───── Given records

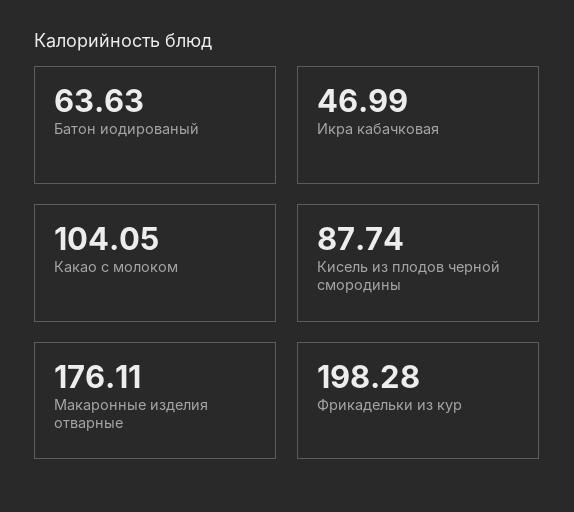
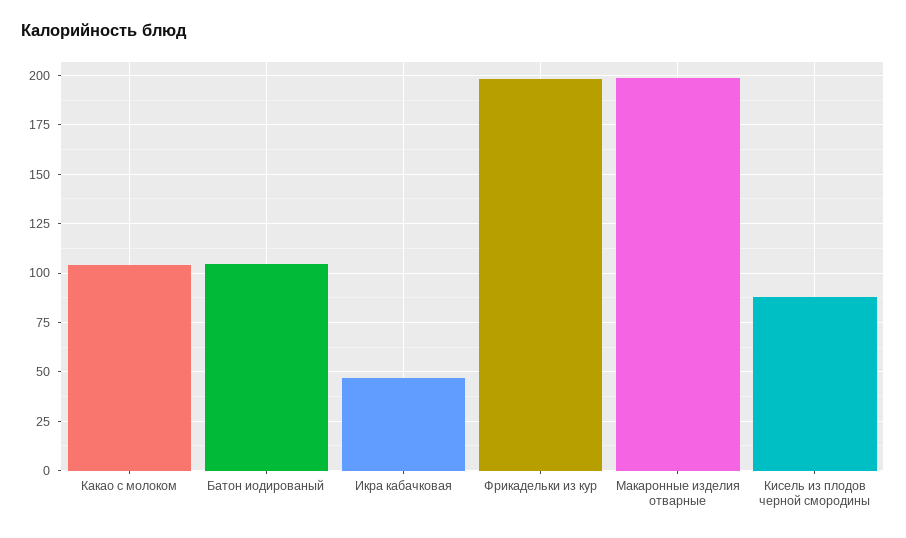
  {
-   "Батон иодированый": 63.63,
+   "Батон иодированый": 105,
    "Икра кабачковая": 46.99,
    "Какао с молоком": 104.05,
    "Кисель из плодов черной смородины": 87.74,
-   "Макаронные изделия отварные": 176.11,
+   "Макаронные изделия отварные": 200,
    "Фрикадельки из кур": 198.28
  }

──────────

Pictures stay out of the copy, while everything else in the records above goes in exactly as written.

  {
-   "Батон иодированый": 63.63,
+   "Батон иодированый": 105,
    "Икра кабачковая": 46.99,
    "Какао с молоком": 104.05,
    "Кисель из плодов черной смородины": 87.74,
-   "Макаронные изделия отварные": 176.11,
+   "Макаронные изделия отварные": 200,
    "Фрикадельки из кур": 198.28
  }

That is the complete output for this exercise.